# Drawing change detection data
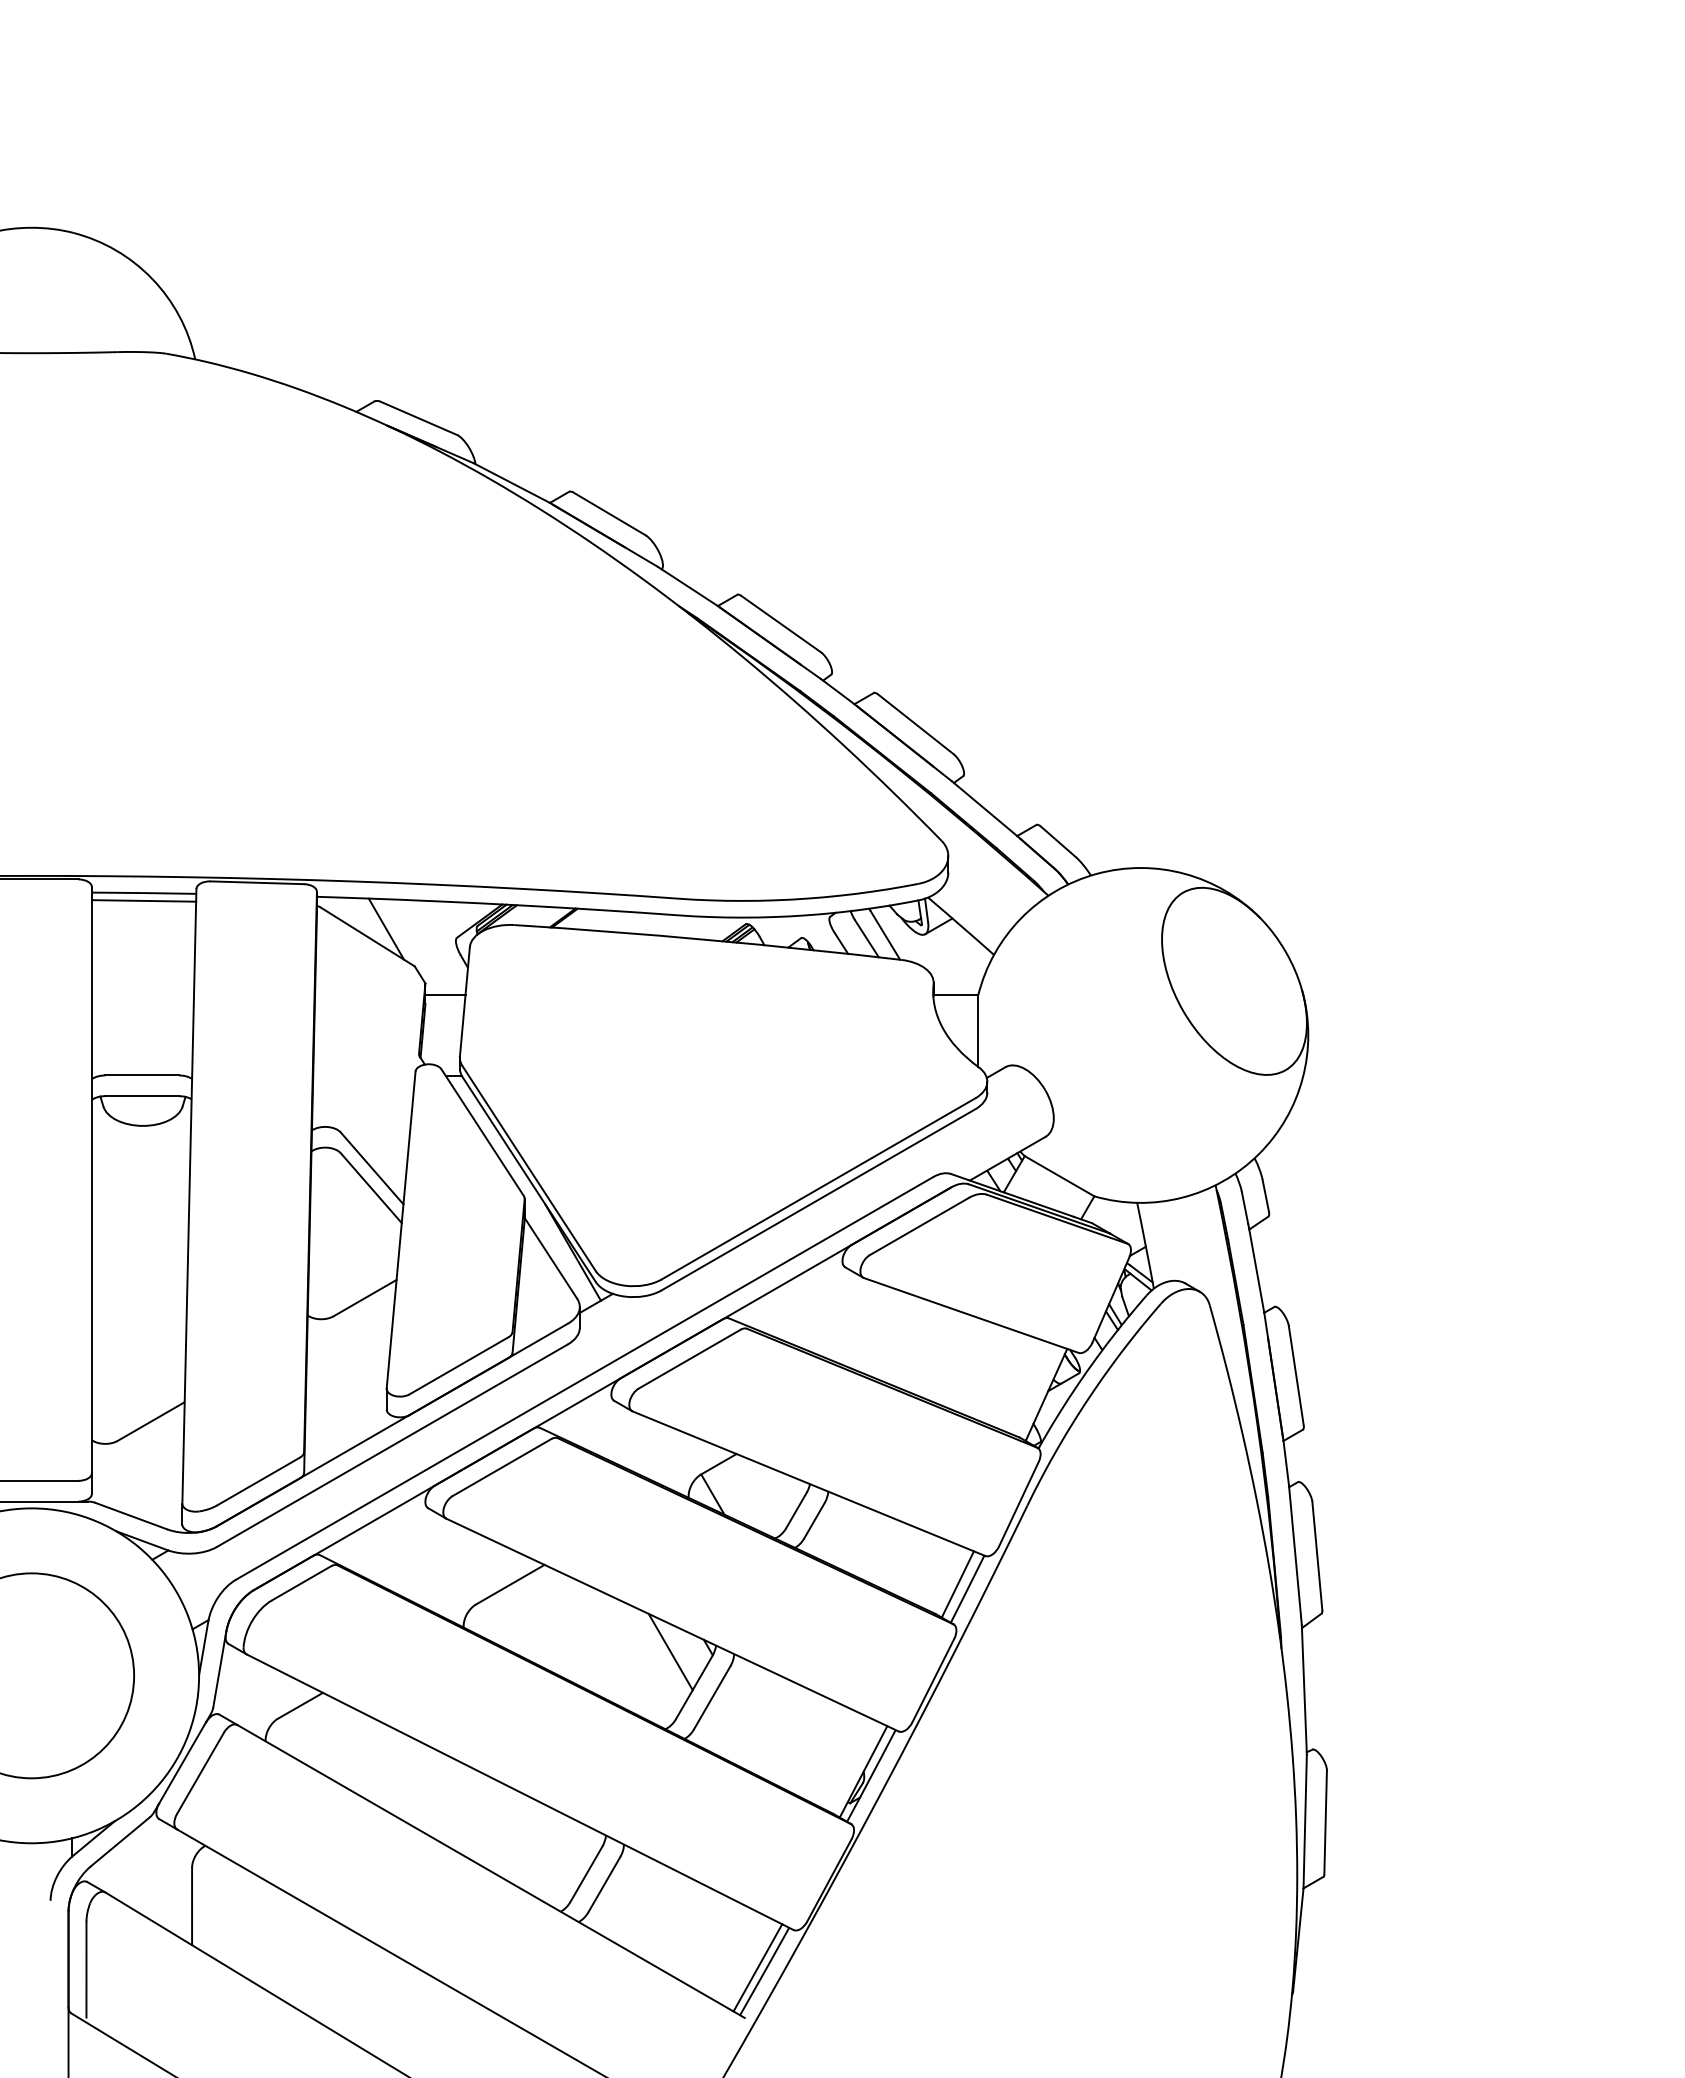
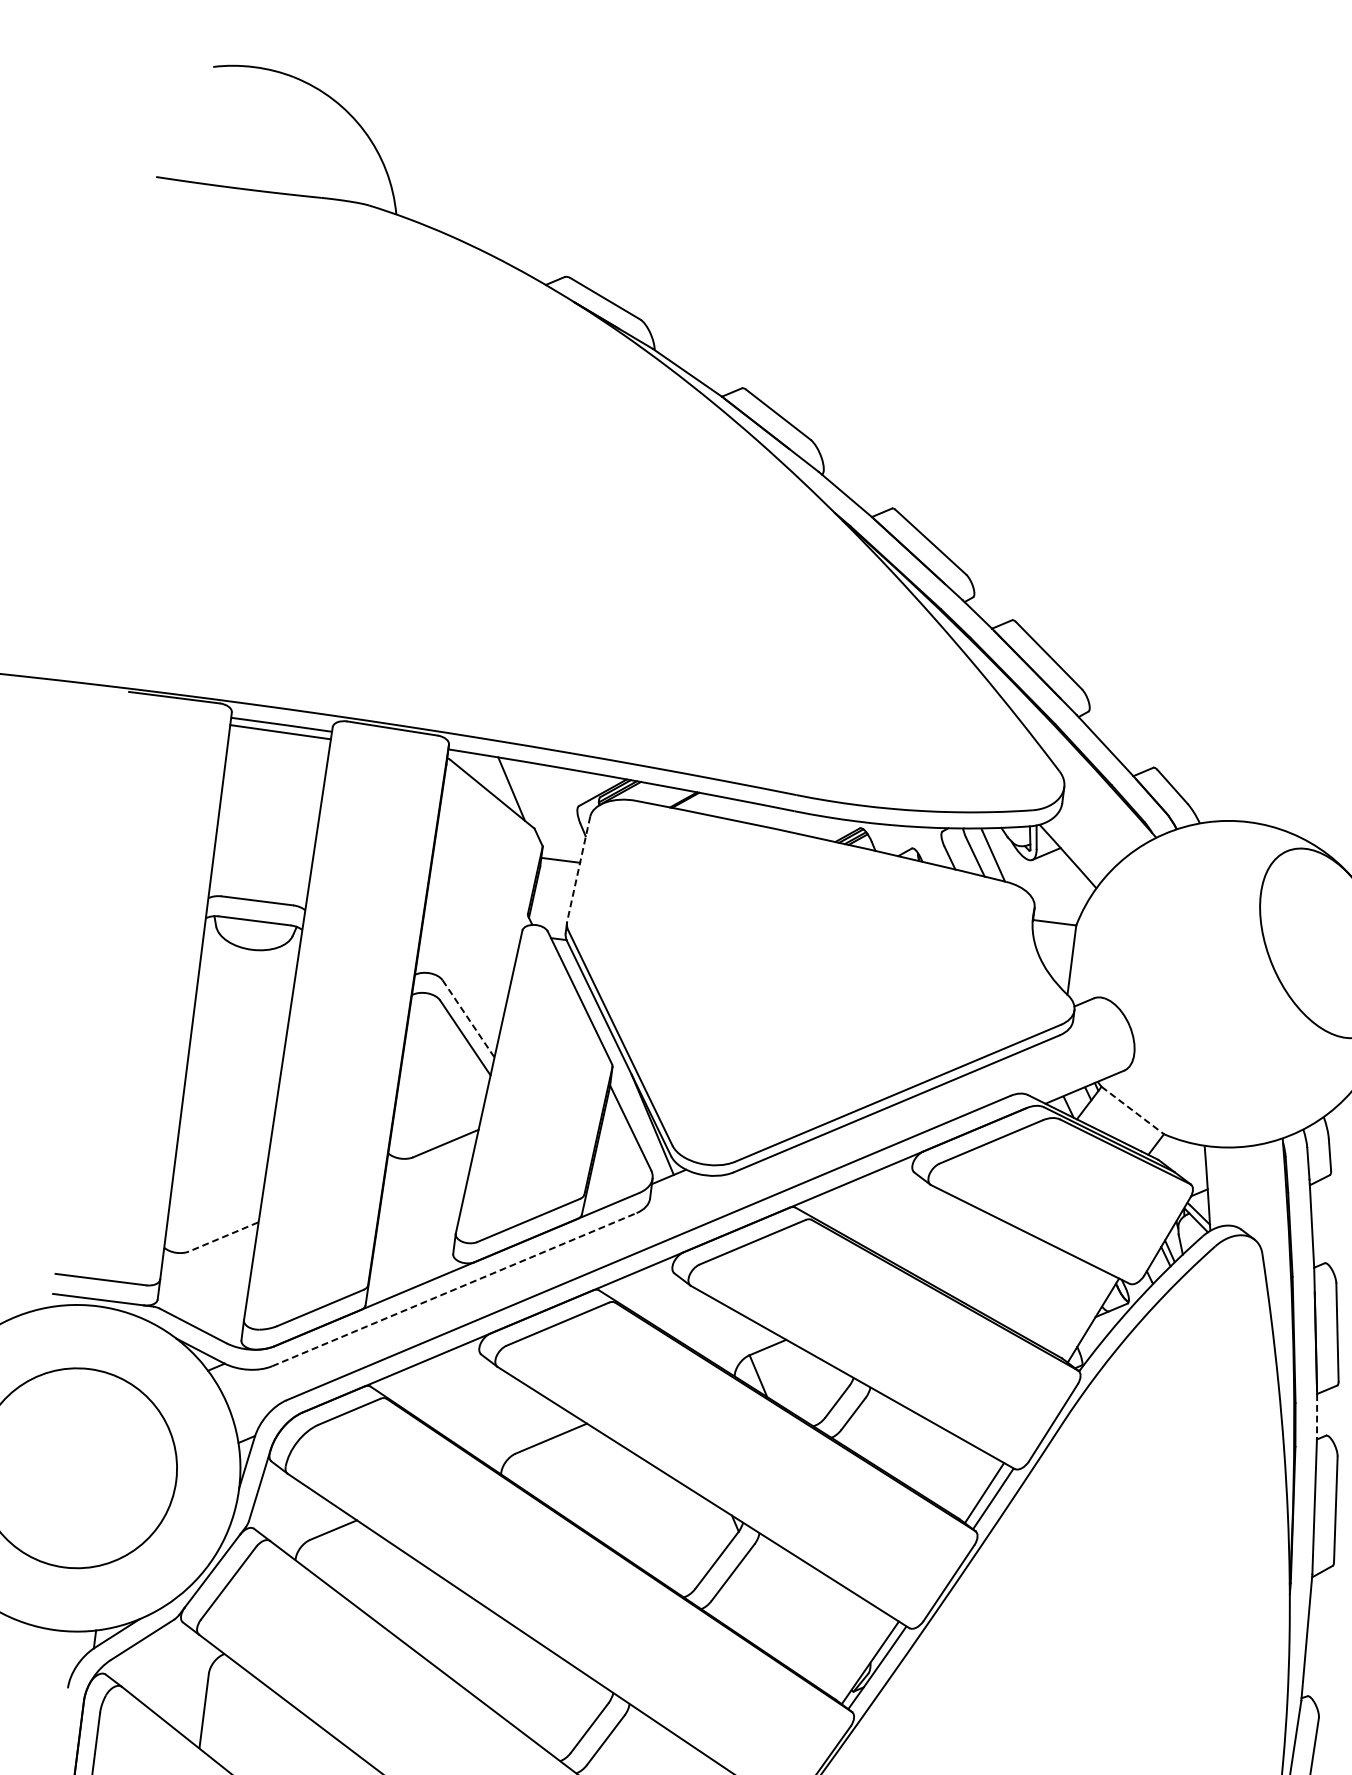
line: (464, 1001) -> (578, 868), solid -> dashed
line: (372, 1168) -> (468, 1019), solid -> dashed
line: (1059, 1176) -> (1132, 1110), solid -> dashed
line: (150, 1421) -> (223, 1236), solid -> dashed
line: (392, 1445) -> (454, 1289), solid -> dashed
line: (1286, 1463) -> (1317, 1416), solid -> dashed
line: (670, 1651) -> (698, 1522), removed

# Work task
Output the records above character for character, but leave each image out.

# Expected answer
line: (464, 1001) -> (578, 868), solid -> dashed
line: (372, 1168) -> (468, 1019), solid -> dashed
line: (1059, 1176) -> (1132, 1110), solid -> dashed
line: (150, 1421) -> (223, 1236), solid -> dashed
line: (392, 1445) -> (454, 1289), solid -> dashed
line: (1286, 1463) -> (1317, 1416), solid -> dashed
line: (670, 1651) -> (698, 1522), removed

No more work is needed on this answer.